48      Thus, in addition to the customs debt, there may also be a requirement to pay VAT where, on the basis of the particular unlawful conduct which gave rise to the customs debt, it can be presumed that the goods entered the economic network of the Union and, consequently, that they may have undergone consumption, that is, the act on which VAT is levied (judgment of 3 March 2021, Hauptzollamt Münster (Place where VAT was incurred), C‑7/20, EU:C:2021:161, paragraph 30 and the case-law cited).

49      The VAT Directive does not contain any provision extinguishing the obligation to pay VAT in the event of the extinguishment of the customs debt relating to smuggled goods on the ground set out in Article 124(1)(e) of the Union Customs Code. It follows that, once it has become chargeable, the VAT on such goods remains due.
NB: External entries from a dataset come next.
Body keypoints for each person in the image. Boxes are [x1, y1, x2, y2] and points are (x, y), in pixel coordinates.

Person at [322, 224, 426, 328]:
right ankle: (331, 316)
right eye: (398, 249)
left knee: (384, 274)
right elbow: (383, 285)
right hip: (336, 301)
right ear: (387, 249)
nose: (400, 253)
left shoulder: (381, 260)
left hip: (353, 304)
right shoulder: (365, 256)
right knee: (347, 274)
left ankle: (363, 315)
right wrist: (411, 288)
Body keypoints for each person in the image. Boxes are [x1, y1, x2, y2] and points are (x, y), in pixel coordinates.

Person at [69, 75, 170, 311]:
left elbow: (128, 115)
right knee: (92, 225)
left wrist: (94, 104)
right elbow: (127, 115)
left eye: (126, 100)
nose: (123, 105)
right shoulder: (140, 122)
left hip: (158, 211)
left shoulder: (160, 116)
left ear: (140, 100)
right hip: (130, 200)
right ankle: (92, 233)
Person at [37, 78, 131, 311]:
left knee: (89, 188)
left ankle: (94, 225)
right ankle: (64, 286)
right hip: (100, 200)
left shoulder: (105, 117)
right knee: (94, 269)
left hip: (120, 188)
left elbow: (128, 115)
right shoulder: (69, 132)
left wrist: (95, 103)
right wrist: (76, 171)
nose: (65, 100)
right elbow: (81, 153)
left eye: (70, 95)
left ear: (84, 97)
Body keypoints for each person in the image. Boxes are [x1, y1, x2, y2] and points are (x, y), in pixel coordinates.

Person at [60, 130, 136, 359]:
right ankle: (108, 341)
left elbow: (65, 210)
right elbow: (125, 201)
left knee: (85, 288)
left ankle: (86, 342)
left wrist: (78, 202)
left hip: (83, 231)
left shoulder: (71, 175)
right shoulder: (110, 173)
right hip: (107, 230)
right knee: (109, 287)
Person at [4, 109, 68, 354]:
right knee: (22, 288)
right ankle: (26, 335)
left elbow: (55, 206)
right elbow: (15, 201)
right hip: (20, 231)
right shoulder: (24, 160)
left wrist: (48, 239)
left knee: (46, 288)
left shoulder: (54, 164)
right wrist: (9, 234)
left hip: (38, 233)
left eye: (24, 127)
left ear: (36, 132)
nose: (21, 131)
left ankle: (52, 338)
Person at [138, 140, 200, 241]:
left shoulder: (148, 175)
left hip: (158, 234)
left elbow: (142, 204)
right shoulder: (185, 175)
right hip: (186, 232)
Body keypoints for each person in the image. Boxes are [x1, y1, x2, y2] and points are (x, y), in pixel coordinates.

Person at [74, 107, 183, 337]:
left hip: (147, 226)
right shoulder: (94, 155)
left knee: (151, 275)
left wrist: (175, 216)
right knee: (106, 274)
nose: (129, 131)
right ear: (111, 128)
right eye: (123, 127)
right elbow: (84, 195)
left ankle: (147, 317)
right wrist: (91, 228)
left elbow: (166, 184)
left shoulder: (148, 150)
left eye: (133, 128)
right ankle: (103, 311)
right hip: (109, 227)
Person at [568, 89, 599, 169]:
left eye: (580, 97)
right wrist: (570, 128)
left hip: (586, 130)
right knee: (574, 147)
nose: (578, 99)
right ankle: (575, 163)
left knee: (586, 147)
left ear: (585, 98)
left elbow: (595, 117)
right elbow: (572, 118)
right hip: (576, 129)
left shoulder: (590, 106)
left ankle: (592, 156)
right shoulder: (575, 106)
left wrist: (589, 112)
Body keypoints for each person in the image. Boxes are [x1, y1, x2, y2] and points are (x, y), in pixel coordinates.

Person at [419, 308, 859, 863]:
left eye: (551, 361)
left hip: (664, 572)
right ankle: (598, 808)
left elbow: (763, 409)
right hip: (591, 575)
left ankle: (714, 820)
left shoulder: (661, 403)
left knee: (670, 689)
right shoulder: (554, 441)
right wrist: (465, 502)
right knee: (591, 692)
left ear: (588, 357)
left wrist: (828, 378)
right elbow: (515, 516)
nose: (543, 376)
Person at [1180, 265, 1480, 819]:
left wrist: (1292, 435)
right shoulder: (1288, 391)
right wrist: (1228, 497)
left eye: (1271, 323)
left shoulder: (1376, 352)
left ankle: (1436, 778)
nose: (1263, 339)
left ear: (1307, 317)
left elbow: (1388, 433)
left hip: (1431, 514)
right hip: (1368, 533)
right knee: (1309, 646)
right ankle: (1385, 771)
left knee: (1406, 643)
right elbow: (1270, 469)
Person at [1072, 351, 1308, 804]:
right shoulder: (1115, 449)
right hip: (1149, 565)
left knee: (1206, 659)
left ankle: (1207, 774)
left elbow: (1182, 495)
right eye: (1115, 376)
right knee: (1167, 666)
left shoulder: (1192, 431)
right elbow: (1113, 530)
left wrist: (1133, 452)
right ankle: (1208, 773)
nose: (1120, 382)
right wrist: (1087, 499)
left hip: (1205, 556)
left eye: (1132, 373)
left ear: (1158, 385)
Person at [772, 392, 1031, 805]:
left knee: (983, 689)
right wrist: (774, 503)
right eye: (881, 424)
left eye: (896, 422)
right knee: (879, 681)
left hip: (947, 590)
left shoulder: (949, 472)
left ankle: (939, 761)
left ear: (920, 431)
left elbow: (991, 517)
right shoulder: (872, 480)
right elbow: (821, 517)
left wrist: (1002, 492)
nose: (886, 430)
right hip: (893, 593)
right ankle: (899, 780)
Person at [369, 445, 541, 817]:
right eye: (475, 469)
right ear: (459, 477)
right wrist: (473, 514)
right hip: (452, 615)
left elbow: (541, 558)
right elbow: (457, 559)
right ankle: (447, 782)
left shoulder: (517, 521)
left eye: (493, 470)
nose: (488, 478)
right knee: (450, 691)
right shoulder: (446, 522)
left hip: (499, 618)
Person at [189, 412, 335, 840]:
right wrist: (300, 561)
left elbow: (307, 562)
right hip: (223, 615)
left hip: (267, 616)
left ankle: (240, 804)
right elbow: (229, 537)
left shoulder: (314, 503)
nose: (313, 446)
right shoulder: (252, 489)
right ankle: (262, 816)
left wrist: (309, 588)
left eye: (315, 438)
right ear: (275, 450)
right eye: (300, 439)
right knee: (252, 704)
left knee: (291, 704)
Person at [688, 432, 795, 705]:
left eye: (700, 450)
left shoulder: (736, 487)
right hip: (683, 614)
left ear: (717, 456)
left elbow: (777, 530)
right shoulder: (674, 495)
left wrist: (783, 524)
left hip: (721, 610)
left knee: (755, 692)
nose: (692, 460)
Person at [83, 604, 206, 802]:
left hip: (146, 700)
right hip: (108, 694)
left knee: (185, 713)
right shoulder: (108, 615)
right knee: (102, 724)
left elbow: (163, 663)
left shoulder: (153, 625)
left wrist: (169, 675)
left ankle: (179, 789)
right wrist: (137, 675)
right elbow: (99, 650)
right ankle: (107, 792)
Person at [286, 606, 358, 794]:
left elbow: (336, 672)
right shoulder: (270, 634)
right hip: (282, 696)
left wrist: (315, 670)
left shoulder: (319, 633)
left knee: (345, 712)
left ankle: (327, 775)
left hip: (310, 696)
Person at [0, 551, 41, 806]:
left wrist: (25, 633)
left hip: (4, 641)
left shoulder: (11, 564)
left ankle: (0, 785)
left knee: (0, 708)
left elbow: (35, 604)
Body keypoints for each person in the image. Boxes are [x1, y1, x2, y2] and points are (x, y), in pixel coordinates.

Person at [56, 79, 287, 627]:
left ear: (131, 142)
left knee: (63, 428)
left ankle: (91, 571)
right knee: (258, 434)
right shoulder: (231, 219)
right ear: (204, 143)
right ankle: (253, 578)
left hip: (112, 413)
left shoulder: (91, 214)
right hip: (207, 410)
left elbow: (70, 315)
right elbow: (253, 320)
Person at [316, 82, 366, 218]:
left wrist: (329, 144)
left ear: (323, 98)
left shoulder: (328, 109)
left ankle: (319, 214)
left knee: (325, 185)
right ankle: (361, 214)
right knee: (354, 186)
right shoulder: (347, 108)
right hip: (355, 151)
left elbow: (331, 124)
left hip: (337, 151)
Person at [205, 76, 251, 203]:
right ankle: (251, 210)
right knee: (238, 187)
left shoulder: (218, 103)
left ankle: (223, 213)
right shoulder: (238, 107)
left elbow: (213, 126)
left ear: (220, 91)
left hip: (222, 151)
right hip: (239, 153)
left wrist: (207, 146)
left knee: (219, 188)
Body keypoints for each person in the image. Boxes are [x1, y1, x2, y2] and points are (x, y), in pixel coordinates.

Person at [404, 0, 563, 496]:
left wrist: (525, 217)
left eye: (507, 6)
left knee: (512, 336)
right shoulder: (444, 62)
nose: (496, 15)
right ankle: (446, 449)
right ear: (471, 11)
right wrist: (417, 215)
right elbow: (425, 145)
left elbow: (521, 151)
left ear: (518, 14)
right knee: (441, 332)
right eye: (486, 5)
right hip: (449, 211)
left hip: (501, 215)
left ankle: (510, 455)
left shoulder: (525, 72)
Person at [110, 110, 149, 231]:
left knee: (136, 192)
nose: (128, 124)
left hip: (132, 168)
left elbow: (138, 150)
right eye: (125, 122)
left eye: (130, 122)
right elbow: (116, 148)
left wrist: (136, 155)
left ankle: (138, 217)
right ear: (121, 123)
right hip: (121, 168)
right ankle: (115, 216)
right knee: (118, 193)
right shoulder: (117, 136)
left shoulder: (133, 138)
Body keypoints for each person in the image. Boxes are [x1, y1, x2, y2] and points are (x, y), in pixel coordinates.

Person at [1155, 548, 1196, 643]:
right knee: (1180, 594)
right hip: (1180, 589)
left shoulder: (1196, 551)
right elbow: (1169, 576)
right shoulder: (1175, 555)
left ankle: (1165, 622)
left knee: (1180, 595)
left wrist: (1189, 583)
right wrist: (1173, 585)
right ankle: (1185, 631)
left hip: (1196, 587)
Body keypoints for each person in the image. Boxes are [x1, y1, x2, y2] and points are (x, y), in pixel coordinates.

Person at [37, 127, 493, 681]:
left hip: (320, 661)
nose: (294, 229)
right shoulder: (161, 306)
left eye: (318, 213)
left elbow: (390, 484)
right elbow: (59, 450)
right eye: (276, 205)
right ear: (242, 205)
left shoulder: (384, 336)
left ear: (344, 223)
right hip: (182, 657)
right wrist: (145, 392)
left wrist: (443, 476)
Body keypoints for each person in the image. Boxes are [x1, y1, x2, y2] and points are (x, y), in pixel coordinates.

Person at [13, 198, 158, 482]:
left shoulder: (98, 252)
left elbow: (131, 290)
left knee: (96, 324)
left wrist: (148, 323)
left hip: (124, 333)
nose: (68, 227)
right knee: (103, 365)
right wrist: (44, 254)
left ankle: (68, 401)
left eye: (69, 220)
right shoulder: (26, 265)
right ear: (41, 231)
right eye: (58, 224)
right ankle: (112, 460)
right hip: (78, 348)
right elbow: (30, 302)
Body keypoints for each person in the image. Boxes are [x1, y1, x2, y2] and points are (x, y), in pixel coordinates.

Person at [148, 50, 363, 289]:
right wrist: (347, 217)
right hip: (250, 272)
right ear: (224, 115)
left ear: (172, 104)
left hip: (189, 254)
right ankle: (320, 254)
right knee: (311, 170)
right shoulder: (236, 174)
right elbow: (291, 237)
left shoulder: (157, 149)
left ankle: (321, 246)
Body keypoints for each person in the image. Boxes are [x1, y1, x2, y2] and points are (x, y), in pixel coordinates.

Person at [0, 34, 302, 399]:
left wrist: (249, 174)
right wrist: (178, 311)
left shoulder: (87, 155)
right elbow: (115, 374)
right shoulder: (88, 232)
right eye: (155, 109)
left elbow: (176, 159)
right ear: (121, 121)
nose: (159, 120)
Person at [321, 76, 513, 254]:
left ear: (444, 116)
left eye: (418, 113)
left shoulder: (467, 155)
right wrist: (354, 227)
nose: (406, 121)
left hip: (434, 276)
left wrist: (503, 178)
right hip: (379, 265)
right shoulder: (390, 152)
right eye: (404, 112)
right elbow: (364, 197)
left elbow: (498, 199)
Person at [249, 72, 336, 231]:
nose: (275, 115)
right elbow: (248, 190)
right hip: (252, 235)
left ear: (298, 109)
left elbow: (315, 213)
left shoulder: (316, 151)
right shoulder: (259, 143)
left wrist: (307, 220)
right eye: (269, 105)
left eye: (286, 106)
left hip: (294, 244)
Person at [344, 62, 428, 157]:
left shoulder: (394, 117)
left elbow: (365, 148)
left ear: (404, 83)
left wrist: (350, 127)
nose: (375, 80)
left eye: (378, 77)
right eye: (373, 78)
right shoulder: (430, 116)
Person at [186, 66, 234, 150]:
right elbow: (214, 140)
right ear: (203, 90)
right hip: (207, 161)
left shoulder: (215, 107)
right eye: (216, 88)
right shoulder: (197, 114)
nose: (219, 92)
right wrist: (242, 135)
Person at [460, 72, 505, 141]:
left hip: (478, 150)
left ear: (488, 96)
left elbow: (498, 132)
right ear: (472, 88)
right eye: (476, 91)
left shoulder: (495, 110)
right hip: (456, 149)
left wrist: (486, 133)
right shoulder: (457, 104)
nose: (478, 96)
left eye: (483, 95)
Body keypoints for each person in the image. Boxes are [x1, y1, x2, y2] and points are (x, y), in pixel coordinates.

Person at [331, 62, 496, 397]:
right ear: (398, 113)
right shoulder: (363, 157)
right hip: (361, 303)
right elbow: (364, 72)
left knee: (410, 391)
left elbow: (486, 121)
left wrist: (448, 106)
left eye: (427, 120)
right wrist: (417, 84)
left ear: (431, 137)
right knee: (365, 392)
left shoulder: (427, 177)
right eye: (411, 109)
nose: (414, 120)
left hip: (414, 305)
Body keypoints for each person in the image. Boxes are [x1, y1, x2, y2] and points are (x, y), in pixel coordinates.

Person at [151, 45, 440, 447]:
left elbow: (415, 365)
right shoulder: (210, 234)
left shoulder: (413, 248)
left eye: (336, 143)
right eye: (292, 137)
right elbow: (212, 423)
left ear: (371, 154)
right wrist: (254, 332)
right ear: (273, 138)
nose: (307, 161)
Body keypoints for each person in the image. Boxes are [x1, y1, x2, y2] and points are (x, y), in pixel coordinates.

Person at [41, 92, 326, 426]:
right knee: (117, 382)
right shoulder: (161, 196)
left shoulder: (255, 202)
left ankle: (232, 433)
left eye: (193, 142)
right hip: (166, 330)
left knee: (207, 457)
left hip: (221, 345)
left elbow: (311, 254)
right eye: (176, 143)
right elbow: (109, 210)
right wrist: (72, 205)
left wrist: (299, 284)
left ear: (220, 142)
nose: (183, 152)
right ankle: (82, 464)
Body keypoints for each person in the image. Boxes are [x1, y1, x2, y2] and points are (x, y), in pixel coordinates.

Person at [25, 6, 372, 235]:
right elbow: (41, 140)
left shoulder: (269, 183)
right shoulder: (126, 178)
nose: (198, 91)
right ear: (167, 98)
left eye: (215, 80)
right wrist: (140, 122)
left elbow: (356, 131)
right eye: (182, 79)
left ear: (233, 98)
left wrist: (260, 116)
50      That assessment is borne out by the fact that, where the goods have been seized and confiscated after going beyond the first customs office situated inside the customs territory of the European Union, the chargeable event for VAT has already occurred and the VAT has become chargeable as a result (see, by analogy, judgment of 29 April 2010, Dansk Transport og Logistik, C‑230/08, EU:C:2010:231, paragraph 94).

51      In the present case, since the goods concerned were seized and confiscated after they were imported, for the purposes of Article 70 of the VAT Directive, the VAT remains chargeable; the extinguishment of the corresponding customs debt is irrelevant in that regard.

52      Consequently, the answer to the second question is that Article 2(b) and Article 7(1) of Directive 2008/118, as well as Article 2(1)(d) and Article 70 of the VAT Directive, must be interpreted as meaning that the extinguishment of the customs debt on the ground provided for in Article 124(1)(e) of the Union Customs Code does not lead to the extinguishment of the debt linked, respectively, to excise duty and to VAT in respect of goods unlawfully introduced into the customs territory of the European Union.

 Costs

53      Since these proceedings are, for the parties to the main proceedings, a step in the action pending before the referring court, the decision on costs is a matter for that court. Costs incurred in submitting observations to the Court, other than the costs of those parties, are not recoverable.

On those grounds, the Court (Second Chamber) hereby rules:

1.      Article 124(1)(e) of Regulation (EU) No 952/2013 of the European Parliament and of the Council of 9 October 2013 laying down the Union Customs Code must be interpreted as meaning that a customs debt is extinguished where goods are seized and subsequently confiscated when they have already been unlawfully introduced into the customs territory of the European Union.

2.      Article 2(b) and Article 7(1) of Council Directive 2008/118/EC of 16 December 2008 concerning the general arrangements for excise duty and repealing Directive 92/12/EEC, as well as Article 2(1)(d) and Article 70 of Council Directive 2006/112/EC of 28 November 2006 on the common system of value added tax, must be interpreted as meaning that the extinguishment of the customs debt on the ground provided for in Article 124(1)(e) of the Union Customs Code does not lead to the extinguishment of the debt linked, respectively, to excise duty and to value added tax in respect of goods unlawfully introduced into the customs territory of the European Union.

[Signatures]


*      Language of the case: Lithuanian.